Doing exercises and implementing these changes saw his condition slowly and gradually improve and he went on to star in school plays and give presentations.

While he no longer stutters, David admits he does still get anxious speaking from time to time and still uses techniques he learnt at speech therapy in his daily life.

“I remember being told that if I was feeling nervous about going into school or talking to my teacher or friends, I should think ahead about what I wanted to say. More than 20 years later that advice has stayed with me and I would do that before I do interviews on radio or take a lecture.

“Eighty per cent of what I do depends on being able to communicate with others. If I had not got that early intervention speech therapy, a lot of opportunities and doors would have been closed to me and I wouldn’t be doing what I’m doing now.”

Having a speech difficulty can of course impact on a person’s emotional and psychological health and David feels strongly that if, and when, a Stormont government does reform that resources for early years intervention are prioritised.

“Every language expert says the best time to teach child a new language is between the ages of three and seven. Likewise, there needs to be an emphasis on developing good communication skills in general in early age.”

He also stresses that awareness of speech difficulties should also be part of teacher-training to increase understanding among all children.

“I remember starting school as a four-year-old and the kids were asking me 'Why do you speak funny?' They weren’t being cruel, they were just curious."

With over 3,000 children in Northern Ireland currently awaiting speech and language therapy, Alison McCullough MBE, Head of the Royal College of Speech and Language Therapists NI office, highlights the need for more resources.

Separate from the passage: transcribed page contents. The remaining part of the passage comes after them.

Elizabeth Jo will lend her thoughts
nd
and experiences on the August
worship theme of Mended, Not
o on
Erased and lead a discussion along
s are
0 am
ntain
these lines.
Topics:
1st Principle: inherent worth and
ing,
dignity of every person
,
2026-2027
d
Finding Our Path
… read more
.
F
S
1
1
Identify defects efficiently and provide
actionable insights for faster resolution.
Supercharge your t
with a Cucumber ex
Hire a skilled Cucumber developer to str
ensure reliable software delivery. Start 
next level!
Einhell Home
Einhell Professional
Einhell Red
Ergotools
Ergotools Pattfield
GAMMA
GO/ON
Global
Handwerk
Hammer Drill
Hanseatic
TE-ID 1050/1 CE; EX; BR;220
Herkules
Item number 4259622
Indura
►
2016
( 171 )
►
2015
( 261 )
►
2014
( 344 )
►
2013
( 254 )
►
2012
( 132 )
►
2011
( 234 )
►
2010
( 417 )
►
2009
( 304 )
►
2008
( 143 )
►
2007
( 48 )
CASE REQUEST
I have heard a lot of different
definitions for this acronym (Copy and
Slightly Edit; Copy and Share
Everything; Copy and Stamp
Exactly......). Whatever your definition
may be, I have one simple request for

"Extensive research shows that, if it is not dealt with early on, stammering and its effects, such as being bullied or ridiculed, can lead to anxiety, depression and feelings of isolation, not to mention having a huge impact on educational and employment outcomes," she says.

"Outcomes can be greatly improved if support is accessed in the early years. For this to happen we need timely access to speech and language therapy to ensure that everyone receives the help they need as soon as possible."

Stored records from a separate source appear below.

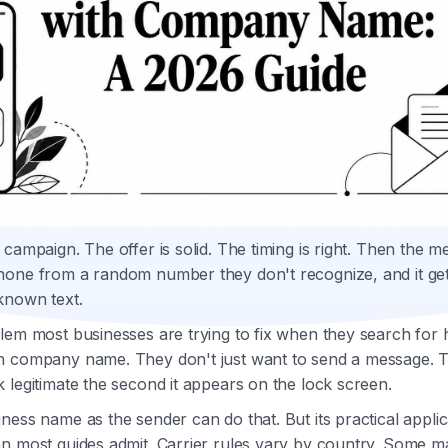
 campaign. The offer is solid. The timing is right. Then the 
hone from a random number they don't recognize, and it get
known text.
lem most businesses are trying to fix when they search for
h company name. They don't just want to send a message. 
 legitimate the second it appears on the lock screen.
ness name as the sender can do that. But its practical applic
n most guides admit. Carrier rules vary by country. Some m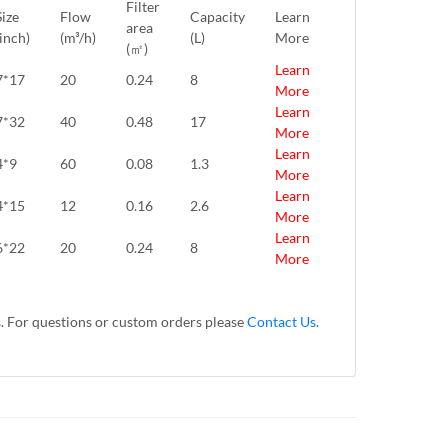
Filter
Size
Flow
Capacity
Learn
area
(inch)
(m³/h)
(L)
More
(㎡)
Learn
7*17
20
0.24
8
More
Learn
7*32
40
0.48
17
More
Learn
4*9
60
0.08
1.3
More
Learn
4*15
12
0.16
2.6
More
Learn
6*22
20
0.24
8
More
s. For questions or custom orders please
Contact Us
.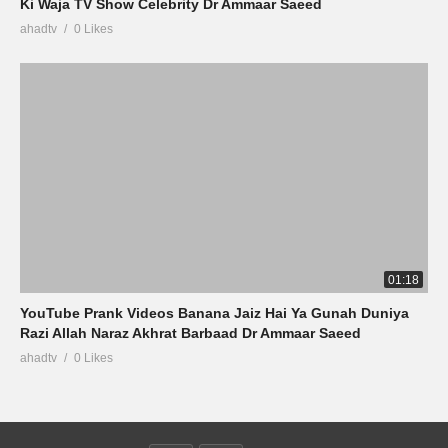
Ki Waja TV Show Celebrity Dr Ammaar Saeed
ahadtv
0 Likes
01:18
YouTube Prank Videos Banana Jaiz Hai Ya Gunah Duniya
Razi Allah Naraz Akhrat Barbaad Dr Ammaar Saeed
ahadtv
0 Likes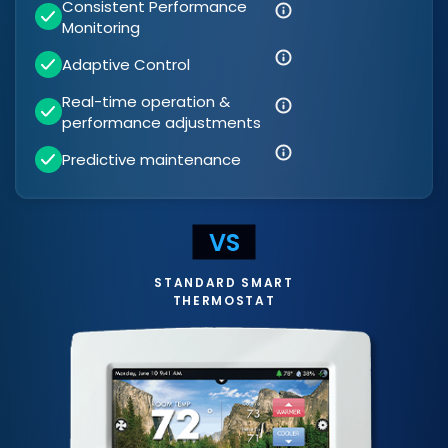
Consistent Performance
Monitoring
Adaptive Control
Real-time operation &
performance adjustments
Predictive maintenance
STANDARD SMART
THERMOSTAT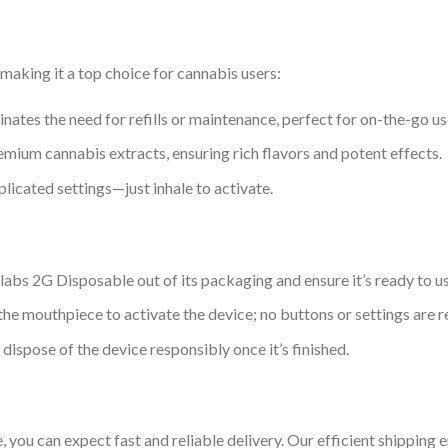
aking it a top choice for cannabis users:
inates the need for refills or maintenance, perfect for on-the-go us
mium cannabis extracts, ensuring rich flavors and potent effects.
plicated settings—just inhale to activate.
abs 2G Disposable out of its packaging and ensure it’s ready to us
 the mouthpiece to activate the device; no buttons or settings are r
d dispose of the device responsibly once it’s finished.
u can expect fast and reliable delivery. Our efficient shipping e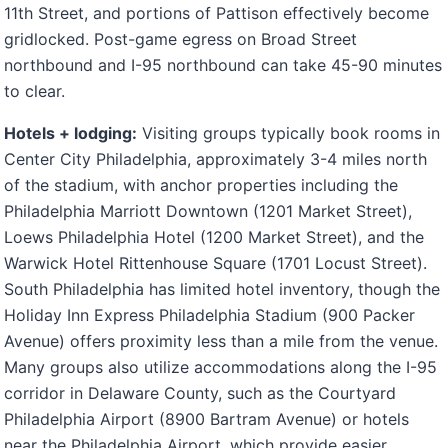
11th Street, and portions of Pattison effectively become
gridlocked. Post-game egress on Broad Street
northbound and I-95 northbound can take 45-90 minutes
to clear.
Hotels + lodging:
Visiting groups typically book rooms in
Center City Philadelphia, approximately 3-4 miles north
of the stadium, with anchor properties including the
Philadelphia Marriott Downtown (1201 Market Street),
Loews Philadelphia Hotel (1200 Market Street), and the
Warwick Hotel Rittenhouse Square (1701 Locust Street).
South Philadelphia has limited hotel inventory, though the
Holiday Inn Express Philadelphia Stadium (900 Packer
Avenue) offers proximity less than a mile from the venue.
Many groups also utilize accommodations along the I-95
corridor in Delaware County, such as the Courtyard
Philadelphia Airport (8900 Bartram Avenue) or hotels
near the Philadelphia Airport, which provide easier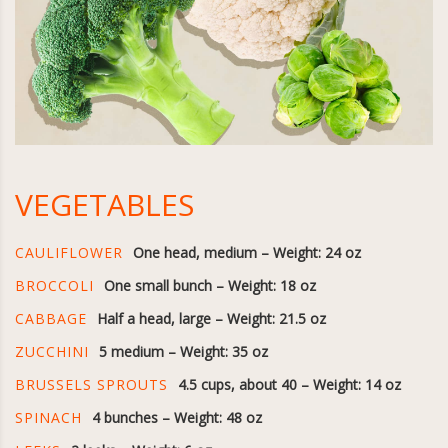
VEGETABLES
CAULIFLOWER
One head, medium – Weight: 24 oz
BROCCOLI
One small bunch – Weight: 18 oz
CABBAGE
Half a head, large – Weight: 21.5 oz
ZUCCHINI
5 medium – Weight: 35 oz
BRUSSELS SPROUTS
4.5 cups, about 40 – Weight: 14 oz
SPINACH
4 bunches – Weight: 48 oz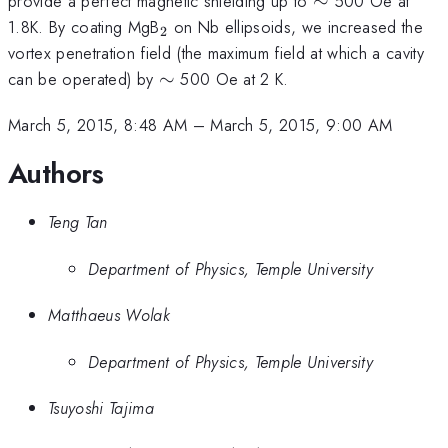
provide a perfect magnetic shielding up to
∼
500 Oe at
_{2}
1.8K. By coating MgB
on Nb ellipsoids, we increased the
2
vortex penetration field (the maximum field at which a cavity
\sim
can be operated) by
∼
500 Oe at 2 K.
March 5, 2015, 8:48 AM
–
March 5, 2015, 9:00 AM
Authors
Teng Tan
Department of Physics, Temple University
Matthaeus Wolak
Department of Physics, Temple University
Tsuyoshi Tajima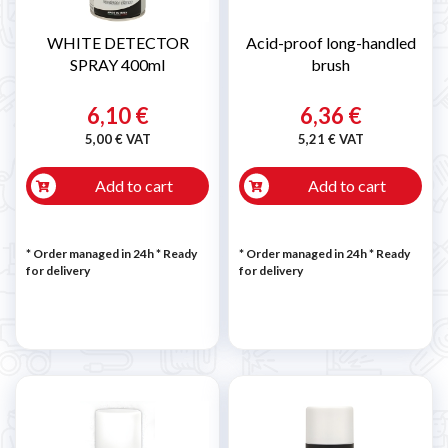
WHITE DETECTOR
Acid-proof long-handled
SPRAY 400ml
brush
6,10 €
6,36 €
5,00 € VAT
5,21 € VAT
Add to cart
Add to cart
* Order managed in 24h
*
Ready
* Order managed in 24h
*
Ready
for delivery
for delivery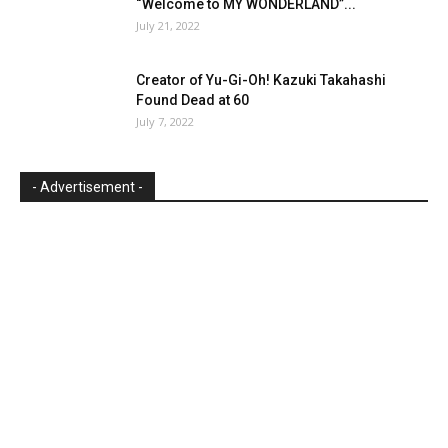
“Welcome to MY WONDERLAND”...
July 21, 2022
Creator of Yu-Gi-Oh! Kazuki Takahashi
Found Dead at 60
July 7, 2022
- Advertisement -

The RCSLT are currently working the Department of Health to carry out a workforce review.

"It has already highlighted that one in six speech and language therapy posts are vacant and this is having a significant impact on waiting times – illustrating the need for greater investment in training and developing our workforce," Alison adds.

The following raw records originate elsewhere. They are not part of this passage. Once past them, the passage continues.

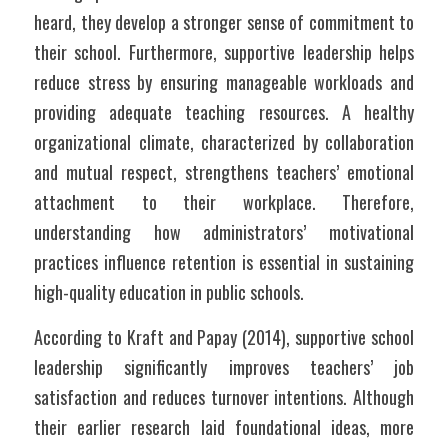
heard, they develop a stronger sense of commitment to 
their school. Furthermore, supportive leadership helps 
reduce stress by ensuring manageable workloads and 
providing adequate teaching resources. A healthy 
organizational climate, characterized by collaboration 
and mutual respect, strengthens teachers’ emotional 
attachment to their workplace. Therefore, 
understanding how administrators’ motivational 
practices influence retention is essential in sustaining 
high-quality education in public schools.
According to Kraft and Papay (2014), supportive school 
leadership significantly improves teachers’ job 
satisfaction and reduces turnover intentions. Although 
their earlier research laid foundational ideas, more 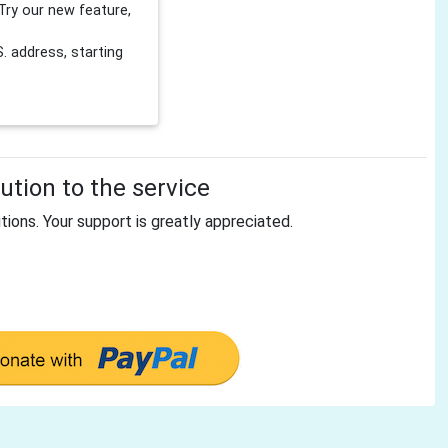
Try our new feature,
 address, starting
tion to the service
tions. Your support is greatly appreciated.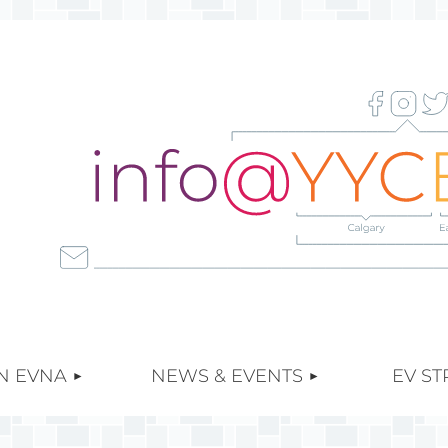
≡
N EVNA
NEWS & EVENTS
EV ST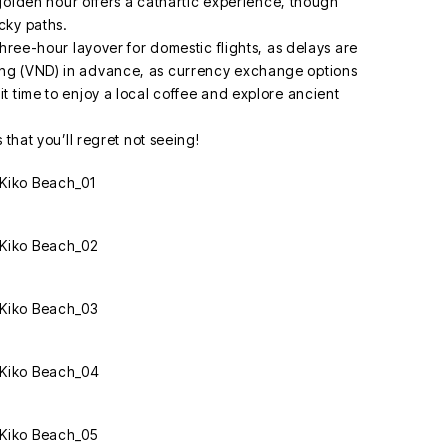
e golden hour offers a cathartic experience, though
cky paths.
three-hour layover for domestic flights, as delays are
ng (VND) in advance, as currency exchange options
t time to enjoy a local coffee and explore ancient
 that you’ll regret not seeing!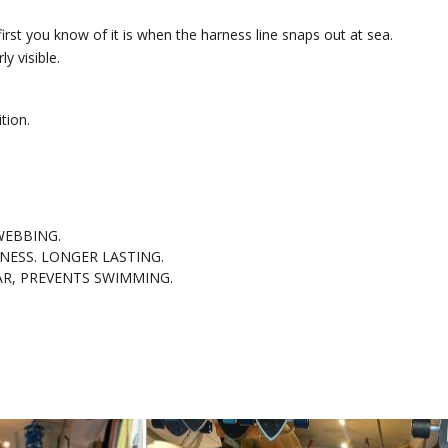
irst you know of it is when the harness line snaps out at sea.
y visible.
tion.
WEBBING.
NESS. LONGER LASTING.
AR, PREVENTS SWIMMING.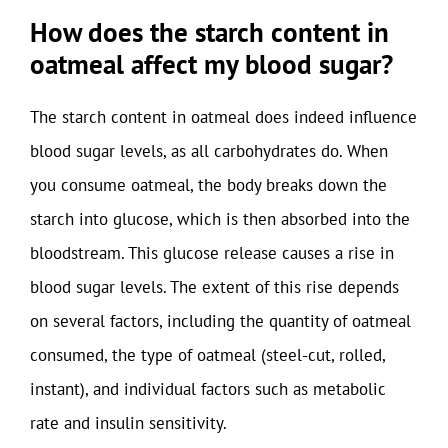
How does the starch content in
oatmeal affect my blood sugar?
The starch content in oatmeal does indeed influence
blood sugar levels, as all carbohydrates do. When
you consume oatmeal, the body breaks down the
starch into glucose, which is then absorbed into the
bloodstream. This glucose release causes a rise in
blood sugar levels. The extent of this rise depends
on several factors, including the quantity of oatmeal
consumed, the type of oatmeal (steel-cut, rolled,
instant), and individual factors such as metabolic
rate and insulin sensitivity.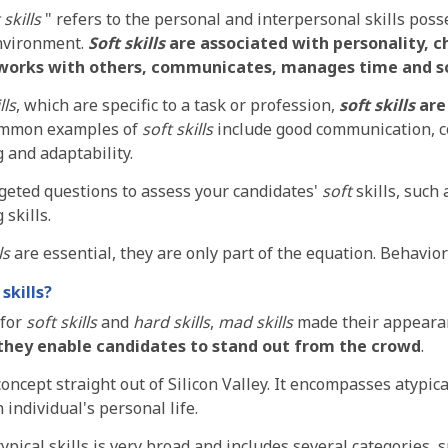
 skills
" refers to the personal and interpersonal skills poss
nvironment.
Soft skills
are associated with personality, c
works with others, communicates, manages time and s
lls
, which are specific to a task or profession,
soft skills
are 
ommon examples of
soft skills
include good communication, c
g and adaptability.
geted questions to assess your candidates'
soft
skills, such 
 skills.
ls
are essential, they are only part of the equation. Behaviora
skills?
 for
soft skills
and
hard skills
,
mad skills
made their appearan
they enable candidates to stand out from the crowd
.
concept straight out of Silicon Valley. It encompasses atypical
 individual's personal life.
pical skills is very broad and includes several categories, su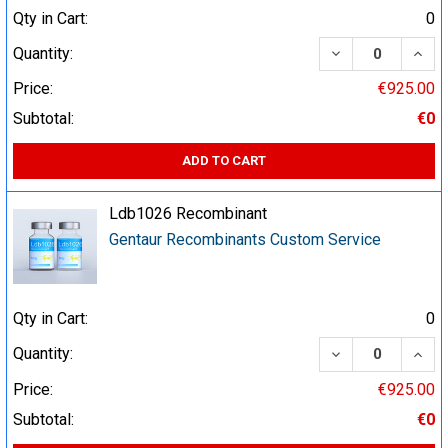
Qty in Cart:
0
DECREASE QUA
INCR
Quantity:
Price:
€925.00
Subtotal:
€0
ADD TO CART
Ldb1026 Recombinant
Gentaur Recombinants Custom Service
Qty in Cart:
0
DECREASE QUA
INCR
Quantity:
Price:
€925.00
Subtotal:
€0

1. Be interested in what your child says, not how they say it. Try to maintain natural eye-contact when they are having difficulty talking and don't finish their sentences.

2. Avoid labelling the difficulty as stammering. You could use expressions like "bumpy speech" or "getting stuck", or ask your child for their own descriptions.

3. Slow down your own rate of speech when you talk to your child. Pausing for a second before you answer or ask a question can also help them to feel less rushed.

4. Reduce the number of questions you ask. Always give your child plenty of time to answer one question before asking another.

5. Everyone in the family should take turns to talk. This will reduce the amount that your child is interrupted, or that he or she interrupts others.

6. Try to avoid a hectic and rushed lifestyle. Stammering can increase when your child is tired. Children who stammer respond well to a routine and structured environment.